The transition to winter can be both tedious and exciting. It is important to cover all the bases to make sure you’re not caught off guard once the snow blankets the ground. In addition to other winterizing precautions, like bundling up in a coat and scarf, consider putting winter tires on your car. Doing so can protect you and your vehicle in the upcoming snowy season.
What Are Winter Tires?
Have you ever looked at a tire closely? They are not just lumps of rubber wrapped around circular rims. Tire engineering improves every year to help tires perform better on the road, keeping the vehicle on the pavement while still moving forward.
It can be easy to assume that all tires are created equal, and that once they’re on and if they don’t experience damage, they can last as long as the treads endure. However, that is not the case. There are several major types of tires, and the performance of each is based on road conditions.
Summer or All-Season Tires
Summer or all-season tires perform better when roads are dry. Their treads are shallow, and their pattern is designed specifically to help water quickly funnel water away from where the tire meets the road. While this is helpful in climates that occasionally experience rain, it is not effective in places where snow covers the asphalt for any notable period of time, since snow and ice compacts inside the shallow treads.
The goal behind winter tires’ design is to expand the range of conditions in which they can maintain a grip on the road, retaining traction in conditions summer tires cannot. To this end, their composition is slightly different, incorporating special rubber compounds for durability in low temperatures. Their tread patterns are also designed to discourage snow compacting inside so tires are less likely to slip.

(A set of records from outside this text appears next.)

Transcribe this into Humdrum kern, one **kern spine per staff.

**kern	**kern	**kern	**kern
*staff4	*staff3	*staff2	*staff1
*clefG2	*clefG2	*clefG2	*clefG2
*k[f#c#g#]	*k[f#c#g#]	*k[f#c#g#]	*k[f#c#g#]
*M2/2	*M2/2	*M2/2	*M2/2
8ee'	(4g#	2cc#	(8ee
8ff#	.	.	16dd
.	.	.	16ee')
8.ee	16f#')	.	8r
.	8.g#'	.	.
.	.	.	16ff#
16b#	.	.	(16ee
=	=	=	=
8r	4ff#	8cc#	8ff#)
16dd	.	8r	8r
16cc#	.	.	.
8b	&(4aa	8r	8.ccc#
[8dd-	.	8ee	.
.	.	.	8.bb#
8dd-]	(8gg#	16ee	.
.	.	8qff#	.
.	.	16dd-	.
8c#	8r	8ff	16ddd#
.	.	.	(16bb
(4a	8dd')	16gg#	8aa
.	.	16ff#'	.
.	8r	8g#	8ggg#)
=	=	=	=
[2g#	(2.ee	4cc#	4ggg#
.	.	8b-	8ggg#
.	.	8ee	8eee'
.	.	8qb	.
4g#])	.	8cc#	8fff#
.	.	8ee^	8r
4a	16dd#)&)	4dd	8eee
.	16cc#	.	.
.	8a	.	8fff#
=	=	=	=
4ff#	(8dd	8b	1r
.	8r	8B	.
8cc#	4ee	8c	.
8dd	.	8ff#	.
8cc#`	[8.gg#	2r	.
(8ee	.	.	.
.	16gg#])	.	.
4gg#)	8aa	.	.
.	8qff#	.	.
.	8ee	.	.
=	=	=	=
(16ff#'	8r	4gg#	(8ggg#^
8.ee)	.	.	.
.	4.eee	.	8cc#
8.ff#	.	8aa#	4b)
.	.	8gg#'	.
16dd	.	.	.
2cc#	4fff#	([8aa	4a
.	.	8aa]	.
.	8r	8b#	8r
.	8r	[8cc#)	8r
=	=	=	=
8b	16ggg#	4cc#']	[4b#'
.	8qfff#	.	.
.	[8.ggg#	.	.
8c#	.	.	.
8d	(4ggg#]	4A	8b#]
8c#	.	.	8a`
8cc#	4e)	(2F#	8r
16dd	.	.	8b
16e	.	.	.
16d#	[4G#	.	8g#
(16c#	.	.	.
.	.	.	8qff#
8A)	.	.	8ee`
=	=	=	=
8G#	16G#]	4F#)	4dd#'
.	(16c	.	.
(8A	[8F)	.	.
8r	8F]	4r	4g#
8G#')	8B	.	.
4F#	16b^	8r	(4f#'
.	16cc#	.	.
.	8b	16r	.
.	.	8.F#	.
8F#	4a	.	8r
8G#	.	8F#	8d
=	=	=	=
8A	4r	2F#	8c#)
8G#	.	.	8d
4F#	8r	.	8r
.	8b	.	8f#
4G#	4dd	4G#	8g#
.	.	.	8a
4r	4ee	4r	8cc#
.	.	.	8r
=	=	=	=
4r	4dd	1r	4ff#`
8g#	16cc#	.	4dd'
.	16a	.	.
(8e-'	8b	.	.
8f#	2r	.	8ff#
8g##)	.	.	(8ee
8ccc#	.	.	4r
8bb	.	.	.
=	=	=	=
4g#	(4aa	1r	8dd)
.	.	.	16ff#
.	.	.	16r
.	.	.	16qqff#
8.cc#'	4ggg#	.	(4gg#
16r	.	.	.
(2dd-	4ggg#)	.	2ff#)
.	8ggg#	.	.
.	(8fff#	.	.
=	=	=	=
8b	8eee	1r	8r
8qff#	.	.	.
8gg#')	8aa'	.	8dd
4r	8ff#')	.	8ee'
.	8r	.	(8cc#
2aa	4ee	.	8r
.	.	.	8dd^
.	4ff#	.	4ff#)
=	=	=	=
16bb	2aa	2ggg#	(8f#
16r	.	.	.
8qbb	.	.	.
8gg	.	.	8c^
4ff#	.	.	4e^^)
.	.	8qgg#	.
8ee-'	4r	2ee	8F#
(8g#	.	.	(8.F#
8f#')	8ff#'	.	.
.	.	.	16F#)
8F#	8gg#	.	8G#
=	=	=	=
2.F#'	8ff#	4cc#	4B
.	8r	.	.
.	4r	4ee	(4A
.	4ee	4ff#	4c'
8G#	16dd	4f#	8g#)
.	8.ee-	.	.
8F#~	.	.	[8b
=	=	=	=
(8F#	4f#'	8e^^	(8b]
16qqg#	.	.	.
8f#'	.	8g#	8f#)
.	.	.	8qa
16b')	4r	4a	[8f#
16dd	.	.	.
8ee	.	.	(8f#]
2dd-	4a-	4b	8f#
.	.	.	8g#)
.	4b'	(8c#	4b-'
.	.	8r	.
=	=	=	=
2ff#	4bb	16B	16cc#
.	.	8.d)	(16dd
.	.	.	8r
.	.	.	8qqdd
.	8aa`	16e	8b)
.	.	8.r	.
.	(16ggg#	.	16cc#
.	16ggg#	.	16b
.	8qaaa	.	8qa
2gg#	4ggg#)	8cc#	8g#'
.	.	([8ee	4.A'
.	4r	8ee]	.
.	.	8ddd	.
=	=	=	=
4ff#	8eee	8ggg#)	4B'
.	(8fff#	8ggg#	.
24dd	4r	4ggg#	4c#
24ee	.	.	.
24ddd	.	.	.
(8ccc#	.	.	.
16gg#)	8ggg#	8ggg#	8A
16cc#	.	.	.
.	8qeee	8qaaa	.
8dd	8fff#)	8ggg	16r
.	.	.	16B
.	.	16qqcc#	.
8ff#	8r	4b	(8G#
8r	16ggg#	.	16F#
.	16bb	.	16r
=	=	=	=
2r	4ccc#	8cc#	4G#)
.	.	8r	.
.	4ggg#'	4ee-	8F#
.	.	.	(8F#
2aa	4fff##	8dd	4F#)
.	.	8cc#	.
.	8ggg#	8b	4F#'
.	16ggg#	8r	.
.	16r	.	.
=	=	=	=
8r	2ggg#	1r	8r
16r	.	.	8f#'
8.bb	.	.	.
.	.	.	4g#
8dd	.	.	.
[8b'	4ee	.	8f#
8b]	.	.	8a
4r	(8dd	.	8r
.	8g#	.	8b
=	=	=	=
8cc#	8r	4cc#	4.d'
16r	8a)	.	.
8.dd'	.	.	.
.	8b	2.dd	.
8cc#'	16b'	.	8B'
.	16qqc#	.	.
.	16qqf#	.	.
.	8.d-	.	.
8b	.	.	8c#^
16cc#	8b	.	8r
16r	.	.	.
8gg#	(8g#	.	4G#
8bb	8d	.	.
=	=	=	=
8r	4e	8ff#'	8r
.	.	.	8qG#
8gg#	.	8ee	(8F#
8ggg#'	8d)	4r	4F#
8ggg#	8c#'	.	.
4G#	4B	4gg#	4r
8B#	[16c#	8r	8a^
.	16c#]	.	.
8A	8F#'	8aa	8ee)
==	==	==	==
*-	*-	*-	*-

Winter tires have much deeper treads, making them more ideal for winter conditions. However, there doesn’t need to be snow on the ground for winter tires to grip the road better. As the name indicates, these tires are optimized for cold weather with relatively light snowfall, and the treads remain soft even when temperatures drop. This pliability allows them to better grip the road.

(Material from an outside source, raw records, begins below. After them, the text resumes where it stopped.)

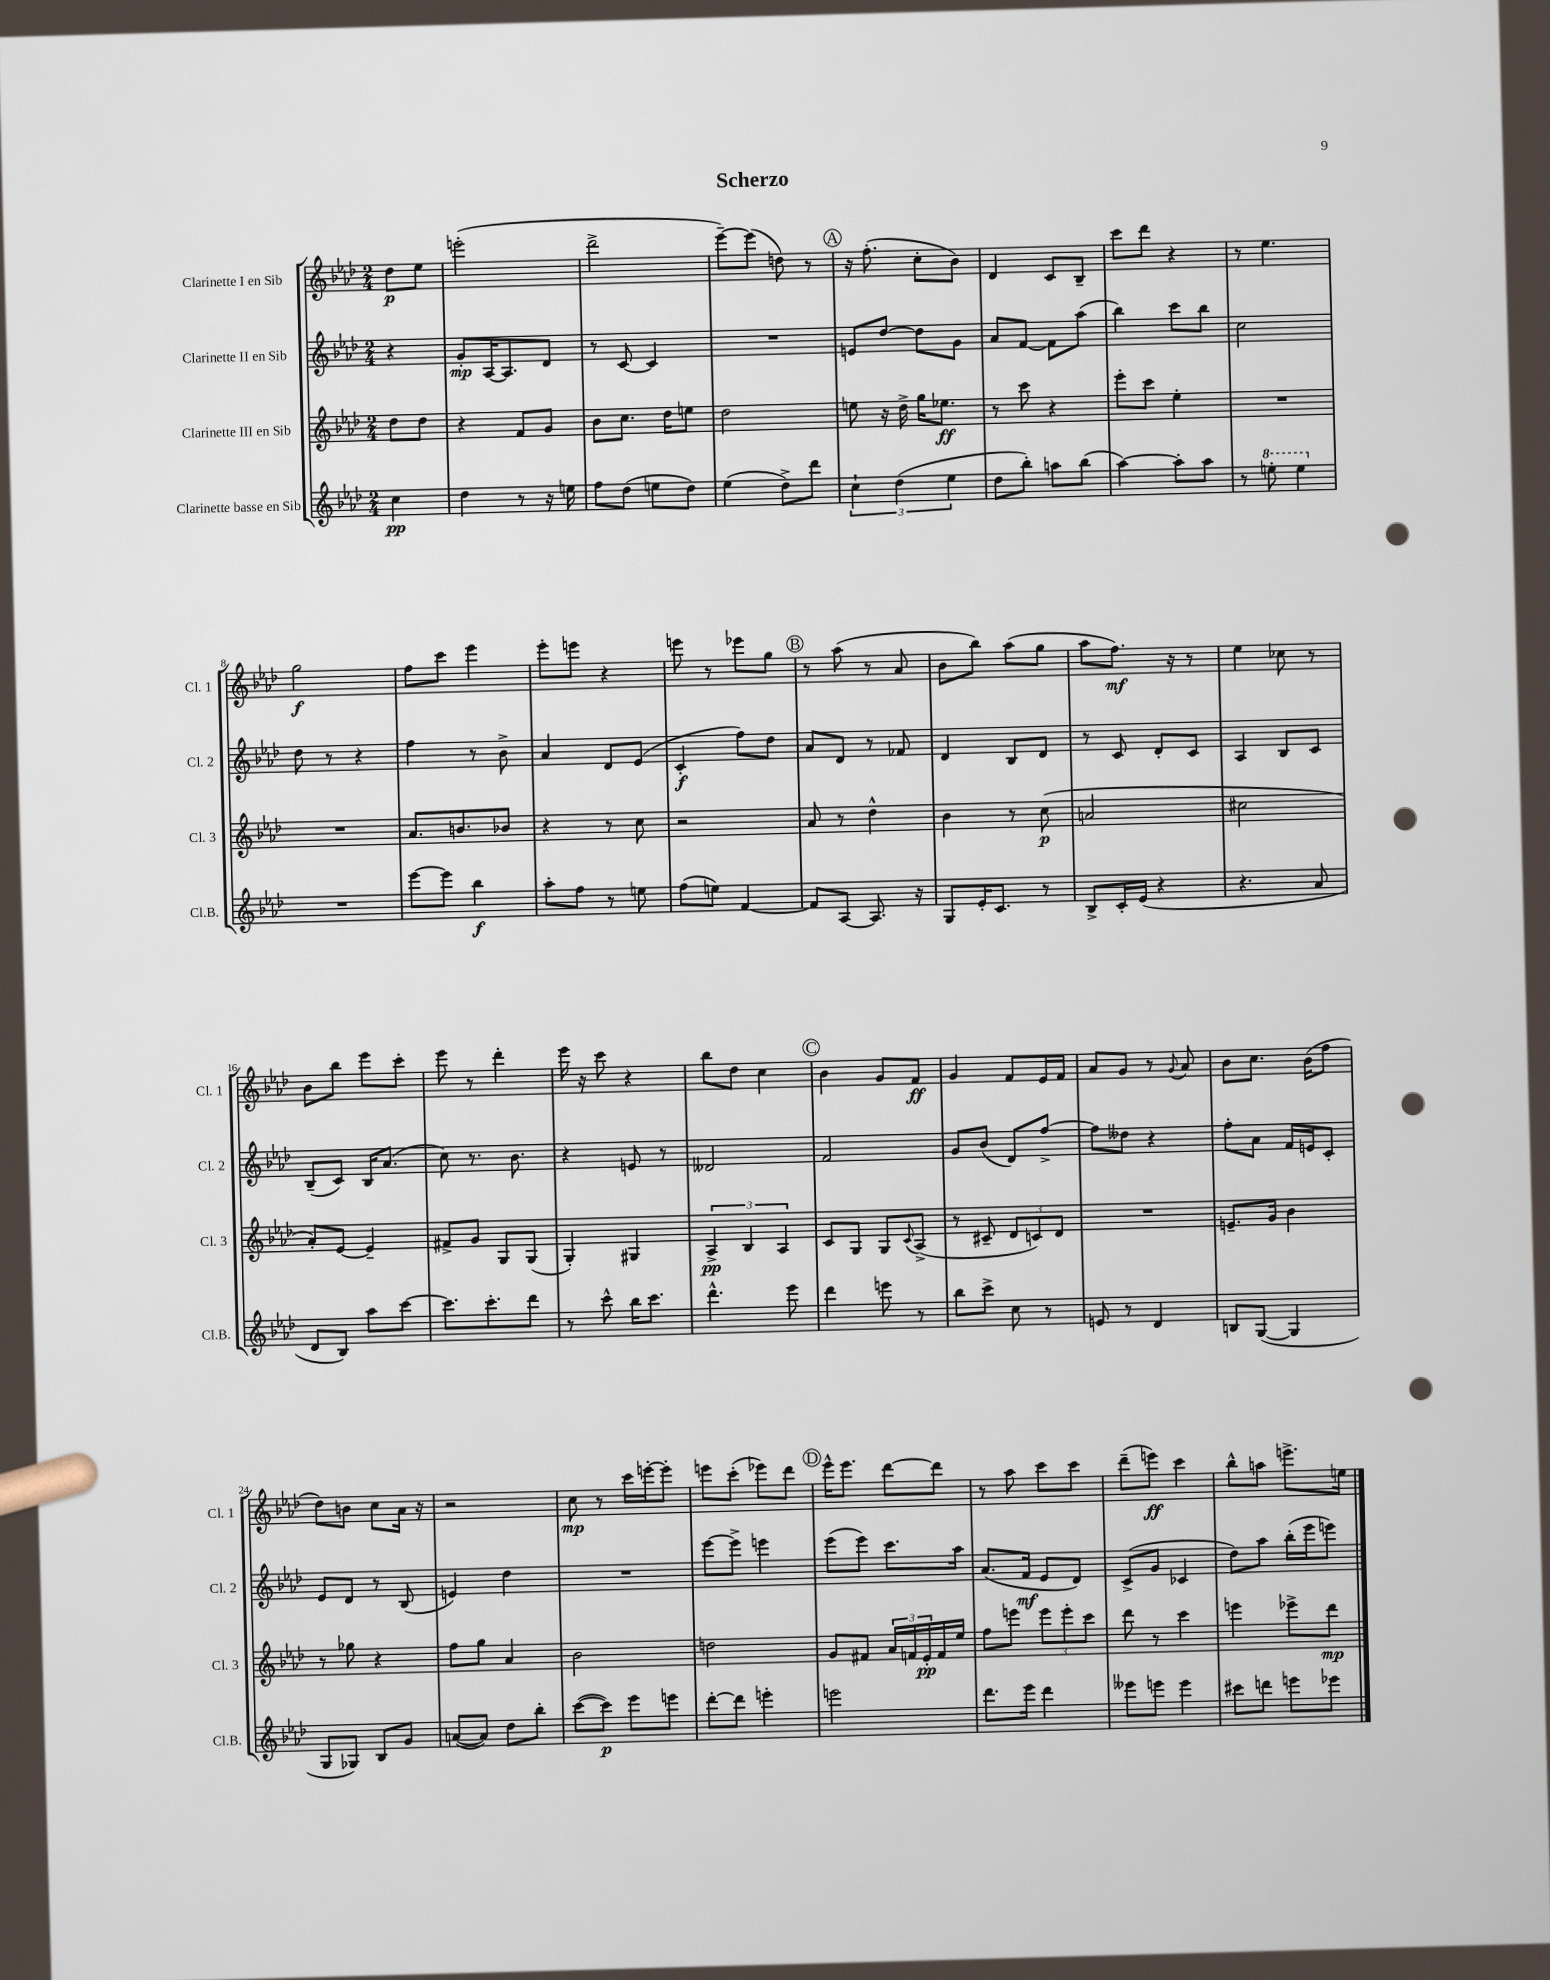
\header { title = "Scherzo" }
<<
\new StaffGroup <<
\new Staff = "s0" \with { instrumentName = "Clarinette I en Sib" shortInstrumentName = "Cl. 1" } {
    \clef treble \key aes \major \numericTimeSignature \time 2/4 \partial 4
    des''8\p ees''8 |
    e'''2-.( |
    des'''2-> |
    ees'''8~--) ees'''8( d''8) r8 |
    \mark \markup { \circle "A" } r16 f''8.-.( c''8-. bes'8) |
    des'4 c'8 bes8-- |
    c'''8 des'''8 r4 |
    r8 ees''4. |
    g''2\f |
    f''8 c'''8 ees'''4 |
    ees'''8-. e'''8 r4 |
    e'''8 r8 ees'''8 g''8 |
    \mark \markup { \circle "B" } r8 aes''8( r8 aes'8 |
    bes'8 bes''8) aes''8( g''8 |
    aes''8 f''8.\mf) r16 r8 |
    ees''4 ces''8 r8 |
    bes'8 bes''8 ees'''8 c'''8-. |
    ees'''8 r8 des'''4-. |
    ees'''16 r16 c'''8 r4 |
    bes''8 des''8 c''4 |
    \mark \markup { \circle "C" } bes'4 g'8 f'8\ff |
    g'4 f'8 ees'16 f'16 |
    aes'8 g'8 r8 \appoggiatura { g'8 } aes'8 |
    bes'8 c''8. bes'16( f''8 |
    des''8) b'8 c''8 aes'16 r16 |
    r2 |
    c''8\mp r8 c'''16 e'''16~-. e'''8-. |
    e'''8 c'''8-.( ees'''8) des'''8 |
    \mark \markup { \circle "D" } ees'''16-^ ees'''8. des'''8~ des'''8 |
    r8 aes''8 c'''8 c'''8 |
    des'''8--( e'''8\ff) c'''4 |
    bes''8-^ a''8 e'''8.-> e''16 \bar "|." |
}
\new Staff = "s1" \with { instrumentName = "Clarinette II en Sib" shortInstrumentName = "Cl. 2" } {
    \clef treble \key aes \major \numericTimeSignature \time 2/4 \partial 4
    r4 |
    g'8-.\mp aes16~ aes8. des'8 |
    r8 c'8~ c'4 |
    R2 |
    \mark \markup { \circle "A" } e'8 des''8~ des''8 g'8 |
    aes'8 f'8~ f'8 aes''8( |
    bes''4) c'''8 bes''8 |
    c''2 |
    des''8 r8 r4 |
    f''4 r8 bes'8-> |
    aes'4 des'8 ees'8( |
    c'4-.\f f''8) des''8 |
    \mark \markup { \circle "B" } aes'8 des'8 r8 fes'8 |
    des'4 bes8 des'8 |
    r8 c'8 des'8-. c'8 |
    aes4 bes8 c'8 |
    bes8--( c'8) bes16 aes'8.( |
    c''8) r8. bes'8. |
    r4 e'8 r8 |
    deses'2 |
    \mark \markup { \circle "C" } f'2 |
    g'8 bes'8( des'8) f''8~-> |
    f''8 deses''8 r4 |
    f''8-. aes'8 f'16 e'16 c'8-. |
    ees'8 des'8 r8 bes8( |
    e'4) des''4 |
    R2 |
    ees'''8~ ees'''8-> e'''4 |
    \mark \markup { \circle "D" } ees'''8( ees'''8) c'''8. aes''16 |
    aes'8.( f'16\mf ees'8 des'8) |
    c'8->( g'8 ces'4 |
    des''8) aes''8 bes''16-.( ees'''16 e'''8) \bar "|." |
}
\new Staff = "s2" \with { instrumentName = "Clarinette III en Sib" shortInstrumentName = "Cl. 3" } {
    \clef treble \key aes \major \numericTimeSignature \time 2/4 \partial 4
    des''8 des''8 |
    r4 f'8 g'8 |
    bes'8 c''8. des''16 e''8 |
    des''2 |
    \mark \markup { \circle "A" } e''8 r16 des''16-> g''16 ees''8.\ff |
    r8 c'''8 r4 |
    ees'''8-. c'''8 ees''4-. |
    R2 |
    R2 |
    aes'8. b'8. bes'8 |
    r4 r8 c''8 |
    r2 |
    \mark \markup { \circle "B" } aes'8 r8 des''4-^ |
    bes'4 r8 c''8\p( |
    a'2 |
    cis''2 |
    aes'8-.) ees'8~ ees'4-- |
    fis'8-> g'8 g8 g8( |
    g4-.) gis4 |
    \tuplet 3/2 { aes4->\pp bes4 aes4 } |
    \mark \markup { \circle "C" } c'8 g8 g8 \appoggiatura { c'8 } aes8->( |
    r8 cis'8-- \tuplet 3/2 { des'8 c'8) des'8 } |
    R2 |
    e'8.-- g'16 bes'4 |
    r8 ges''8 r4 |
    f''8 g''8 aes'4 |
    bes'2 |
    d''2 |
    \mark \markup { \circle "D" } g'8 fis'8 \tuplet 3/2 { aes'16 f'16 ees'16-.\pp } f'16 ees''16 |
    f''8 e'''8 \tuplet 3/2 { e'''8 e'''8-. c'''8 } |
    des'''8 r8 c'''4 |
    e'''4 ees'''8-> des'''8\mp \bar "|." |
}
\new Staff = "s3" \with { instrumentName = "Clarinette basse en Sib" shortInstrumentName = "Cl.B." } {
    \clef treble \key aes \major \numericTimeSignature \time 2/4 \partial 4
    c''4\pp |
    des''4 r8 r16 e''16 |
    f''8 des''8( e''8 des''8) |
    ees''4( des''8->) des'''8 |
    \mark \markup { \circle "A" } \tuplet 3/2 { c''4-! des''4( ees''4 } |
    des''8 bes''8-.) a''8 bes''8( |
    aes''4~) aes''8-. aes''8 |
    r8 \ottava #1 e'''8-. e'''4 \ottava #0 |
    R2 |
    ees'''8~ ees'''8 bes''4\f |
    aes''8-. f''8 r8 e''8 |
    f''8( e''8) f'4~ |
    \mark \markup { \circle "B" } f'8 aes8~ aes8. r16 |
    g8 ees'16-. c'8. r8 |
    bes8-> c'16-. ees'16( r4 |
    r4. aes'8 |
    des'8 bes8) aes''8 c'''8~ |
    c'''8. c'''8.-. des'''8 |
    r8 c'''8-^ bes''16 c'''8. |
    des'''4.-^ ees'''8 |
    \mark \markup { \circle "C" } des'''4 e'''8 r8 |
    bes''8 c'''8-> c''8 r8 |
    e'8 r8 des'4 |
    b8 g8~( g4 |
    g8 ges8) bes8 g'8 |
    a'8~( a'8) des''8 bes''8-. |
    c'''8~( c'''8\p) ees'''8 e'''8 |
    des'''8~-. des'''8 e'''4-. |
    \mark \markup { \circle "D" } e'''2 |
    des'''8. ees'''16 des'''4 |
    eeses'''8 e'''8 e'''4 |
    cis'''8 d'''8 e'''8 ees'''8 \bar "|." |
}
>>
>>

The terms ‘winter tires’ and ‘snow tires’ are often used interchangeably, though manufacturers are at odds whether snow tires have deeper treads or the term is merely an outdated one. You can distinguish tires suited for the cold from all-season tires by the letters ‘m’ and ‘s’ included on the labeling (MS, M&S, M/S, etc.). The standard graphic—a three-peaked mountain with a snowflake inside—included on the tires’ sidewalls is also indicative.
Studded tires are winter tires with a twist. In addition to deep treads and a composition ideal for the cold, these tires also have metal studs mounted to them. This allows the tire to cut through heavy snow and ice conditions with maximum traction. Drivers in such conditions may choose to use them instead of chains since it minimizes the possibility of a chain breaking and flying off.
While they have their uses, studded tires are not meant for regular road conditions. They are damaging to the road and make for an uncomfortable ride. They are also not cheap, so they really only should be considered by those vehicles that frequently pass through heavy snow.
Is It Worth It to Get Winter Tires?
There are many who wonder if winter tires are really worth it or just another marketing scam. However, in a state like Utah where winter weather is a guarantee, winter tires are a must. Their difference is not merely a matter of branding but of composition and design, and failing to put them on when the weather turns chill is an unnecessary gamble.
Winterizing your tires is a matter of both safety and convenience, making sure you don’t slip off the road or get stuck. While the specialized tires are initially more expensive, using them in the winter may be less so in the long run since they can prevent costly accidents. No amount of money can replace loss of life.
Can You Use Winter Tires Year-Round?
If winter tires are so great, why not always have them on? The answer usually comes down to money. Winter tires are generally more expensive than regular tires and wear more quickly on dry roads, especially at higher speeds. For a more cost-effective performance, a good practice is to winterize your tires every year while using regular tires during the warmer months. Your winter tires can last up to three or four winters with this pattern.